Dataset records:

= = = = =

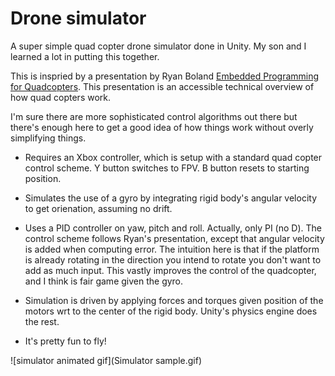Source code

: # Drone simulator

A super simple quad copter drone simulator done in Unity. My son and I learned a lot in putting this together.

This is inspried by a presentation by Ryan Boland [Embedded Programming for Quadcopters](https://www.youtube.com/watch?v=CHSYgLfhwUo&t=2382s&ab_channel=Code%26Supply). This presentation is an accessible technical overview of how quad copters work.

I'm sure there are more sophisticated control algorithms out there but there's enough here to get a good idea of how things work without overly simplifying things.

* Requires an Xbox controller, which is setup with a standard quad copter control scheme. Y button switches to FPV. B button resets to starting position.

* Simulates the use of a gyro by integrating rigid body's angular velocity to get orienation, assuming no drift.

* Uses a PID controller on yaw, pitch and roll. Actually, only PI (no D). The control scheme follows Ryan's presentation, except that angular velocity is added when computing error. The intuition here is that if the platform is already rotating in the direction you intend to rotate you don't want to add as much input. This vastly improves the control of the quadcopter, and I think is fair game given the gyro.

* Simulation is driven by applying forces and torques given position of the motors wrt to the center of the rigid body. Unity's physics engine does the rest.

* It's pretty fun to fly!

![simulator animated gif](Simulator sample.gif)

= = = = =

_WHAT THE TASK REQUIRES:_
Pull out all lines of the data with the string "presentation".

_RESPONSE TO THE EXERCISE:_
This is inspried by a presentation by Ryan Boland [Embedded Programming for Quadcopters](https://www.youtube.com/watch?v=CHSYgLfhwUo&t=2382s&ab_channel=Code%26Supply). This presentation is an accessible technical overview of how quad copters work.
* Uses a PID controller on yaw, pitch and roll. Actually, only PI (no D). The control scheme follows Ryan's presentation, except that angular velocity is added when computing error. The intuition here is that if the platform is already rotating in the direction you intend to rotate you don't want to add as much input. This vastly improves the control of the quadcopter, and I think is fair game given the gyro.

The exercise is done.